Judge on a Boat by Alan Manuel K. Gloria
My rating: 5 of 5 stars
Historically, science fiction has been big on setting. Characters and dialog are important, too — otherwise it's unlikely to be well written — but the key signifier of science fiction is that setting is much more important. Sci-fi is all about transporting you to a wondrous place and making you believe that you are there. All too often this means that authors of sci-fi will spend way more time on setting than authors of other genres. Think Hal Clement going pages upon pages about gravitational minutiae in A Mission of Gravity; or Asimov insisting on describing at length complex social structures in his Foundation series.

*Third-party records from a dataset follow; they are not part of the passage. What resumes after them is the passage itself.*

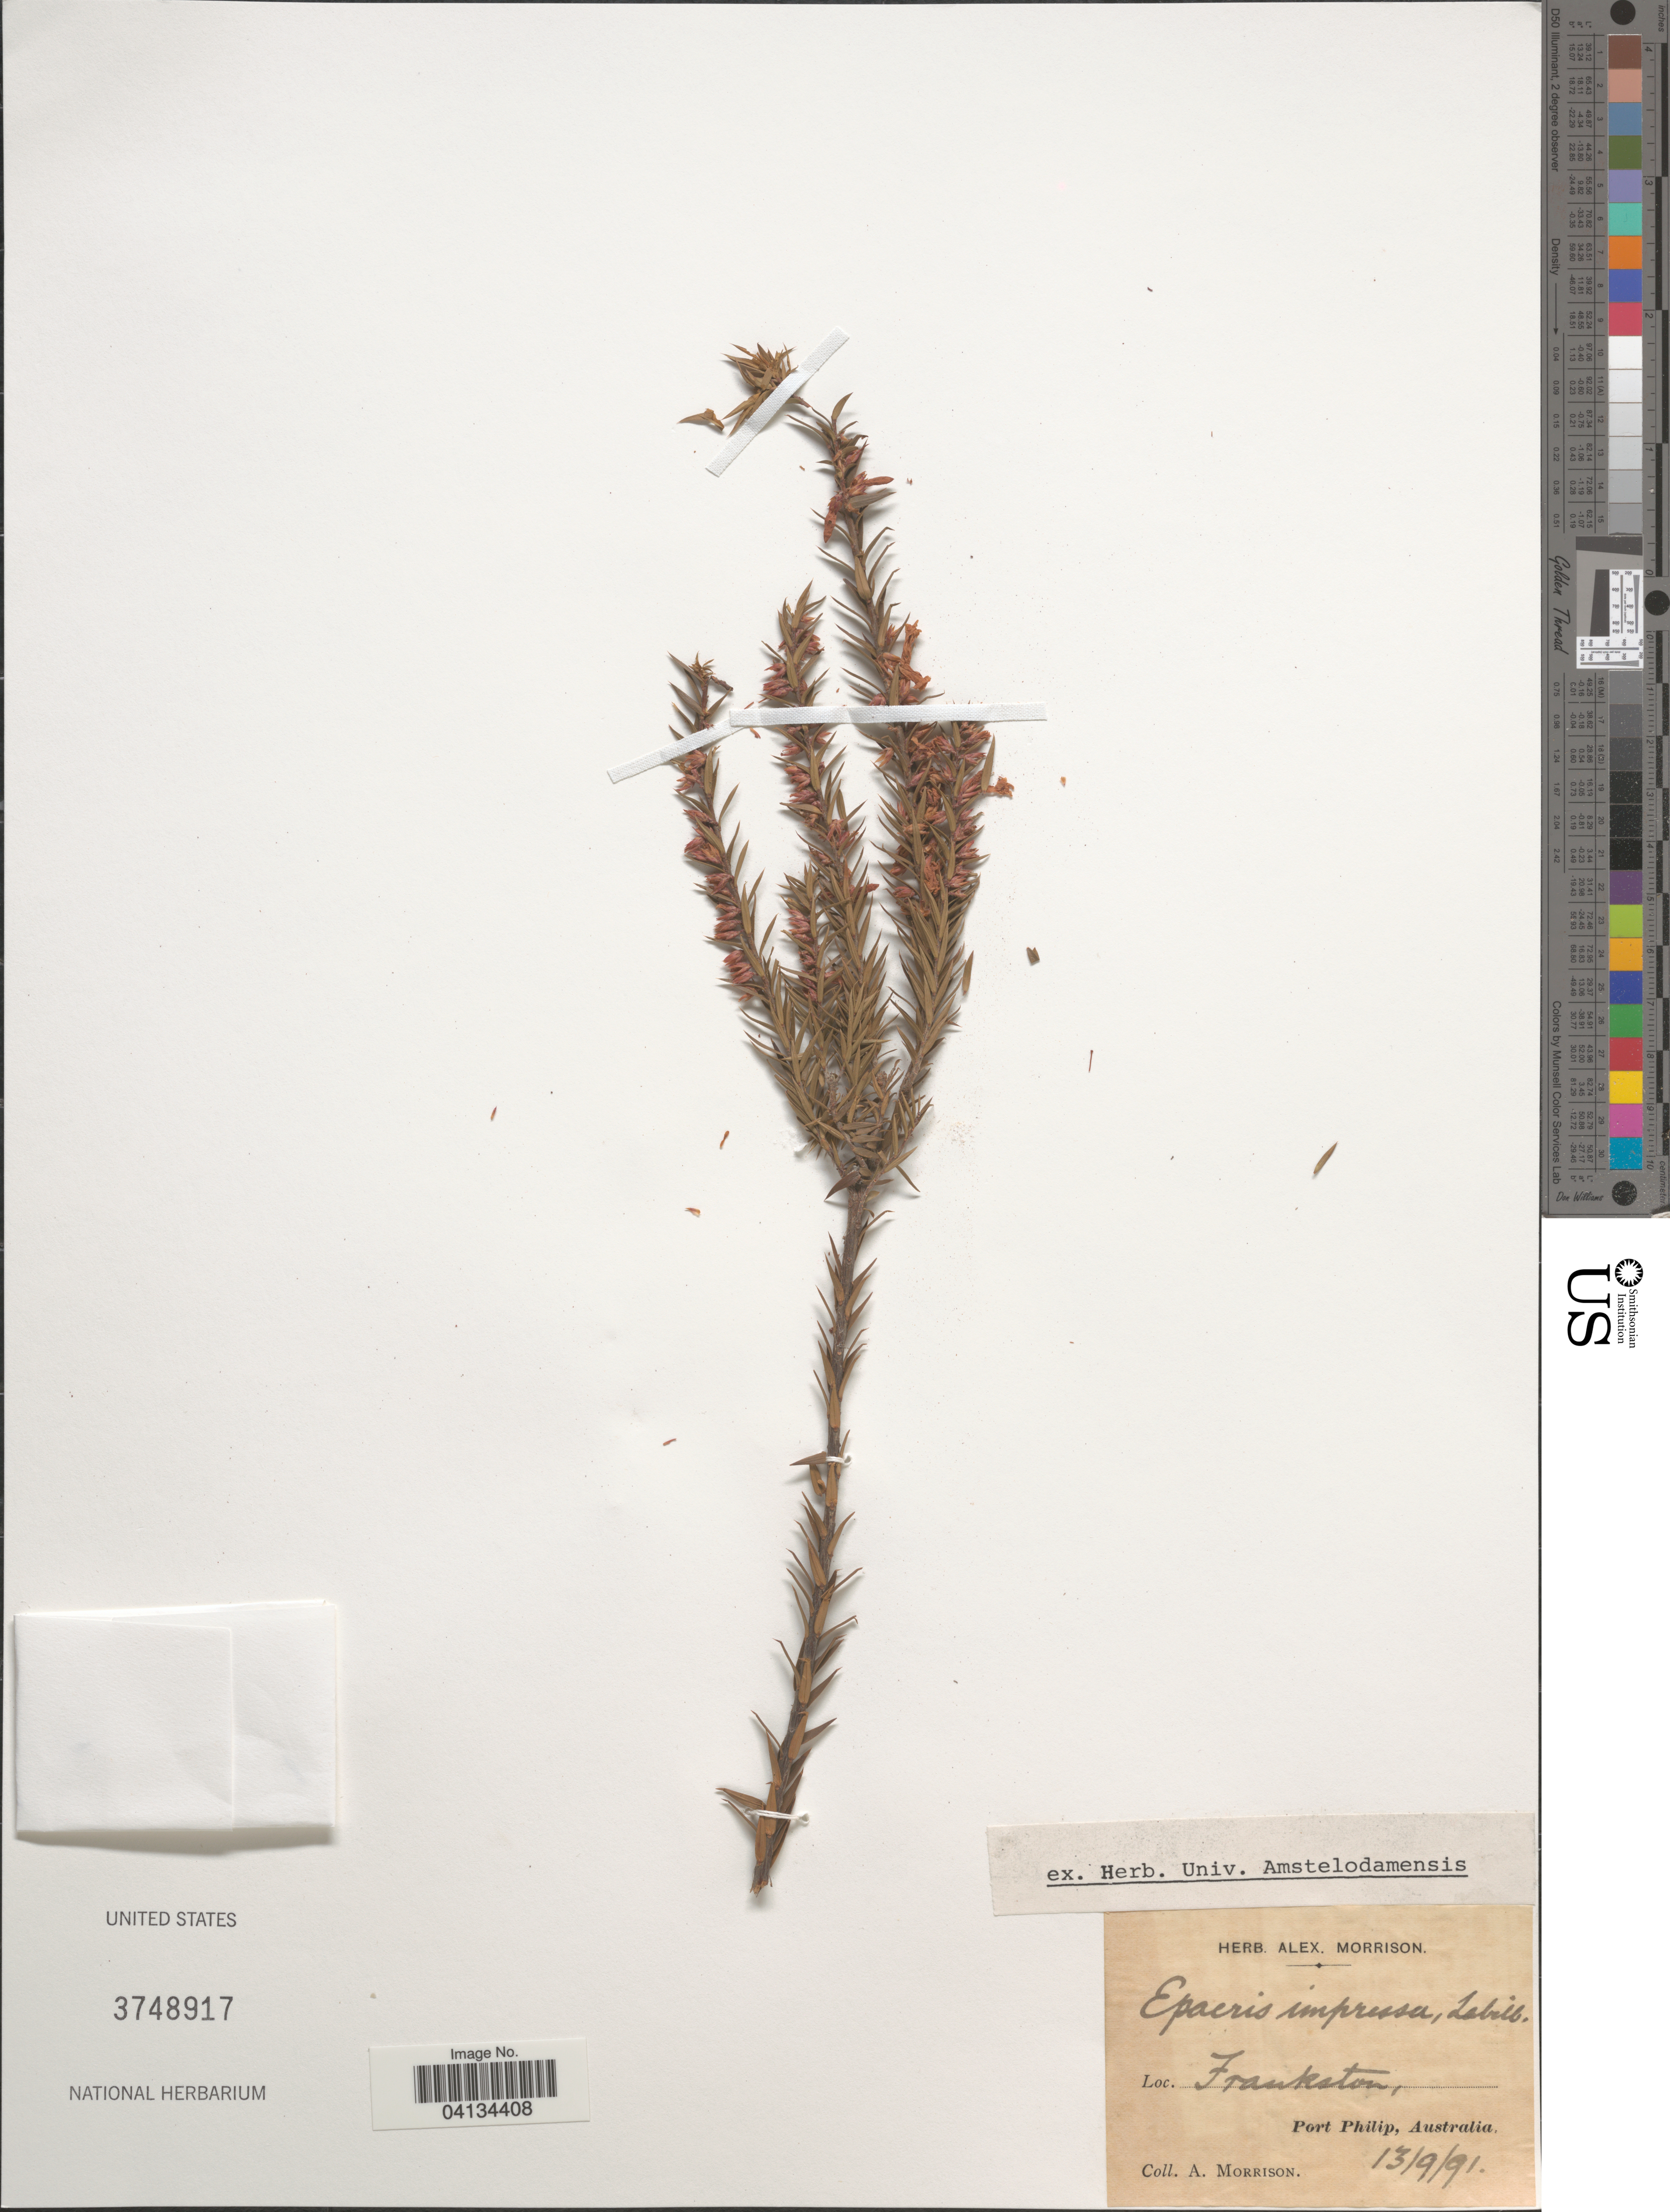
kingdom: Plantae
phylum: Tracheophyta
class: Magnoliopsida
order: Ericales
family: Ericaceae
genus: Epacris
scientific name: Epacris impressa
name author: Labill.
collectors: A. Morrison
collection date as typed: Transcribed d/m/y: 13/9/91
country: Australia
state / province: Victoria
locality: Frankston, Port Philip.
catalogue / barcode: US 3748917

These are great stories, and they are what makes good sci-fi so memorable to me. But Gloria bucks this trend beautifully in Judge on a Boat.
Judge on a Boat is undeniably sci-fi, but instead of describing a wondrous place as its setting, Gloria instead describes a world where rationality already won. It is a vision of the future that's as alien as, well, Alien, yet it isn't the description of space travel and drop pods that makes this sci-fi. It's the casual description of LessWrong-esque ideas from the rationalist community that makes this short text stand out. Reading this transports me into a world that is alien by virtue of its ideas, rather than by its technology.
At heart, Judge on a Boat is a mystery novel. Clues are interspersed within and commented on throughout. But, again, it stands out because the mystery itself doesn't adhere to common mystery tropes — and this is explicitly pointed out in-universe, so that the reader can fairly understand the rules of the game and play along, trying to solve the mystery before the end.
I thoroughly enjoyed this book, and I highly recommend it to anyone well-versed with the rationality community. However, the density of jargon is such that if you aren't already at least loosely acquainted with these ideas, then going through this text will be a slog. I hesitate to make the comparison, but imagine reading Joyce's Ulysses without having first read the classics. It would be impossible to enjoy, because at nearly every step you'd need to look in the margin for notes, or, in the case of this text, you'd need to refer to the Sequences.
The bottom line: if you don't know what the Sequences are, then you probably won't enjoy this book. It's just not written for you. But if you are aware of the rationalist community (even if you don't self-identify in that group), then this short mystery novel is a great way to spend a few hours of fun. For the correct audience, it deserves this 5 star rating (and, more impressively, was so good that it got me to avoid my akrasia and post a review on goodreads for the first time in several years).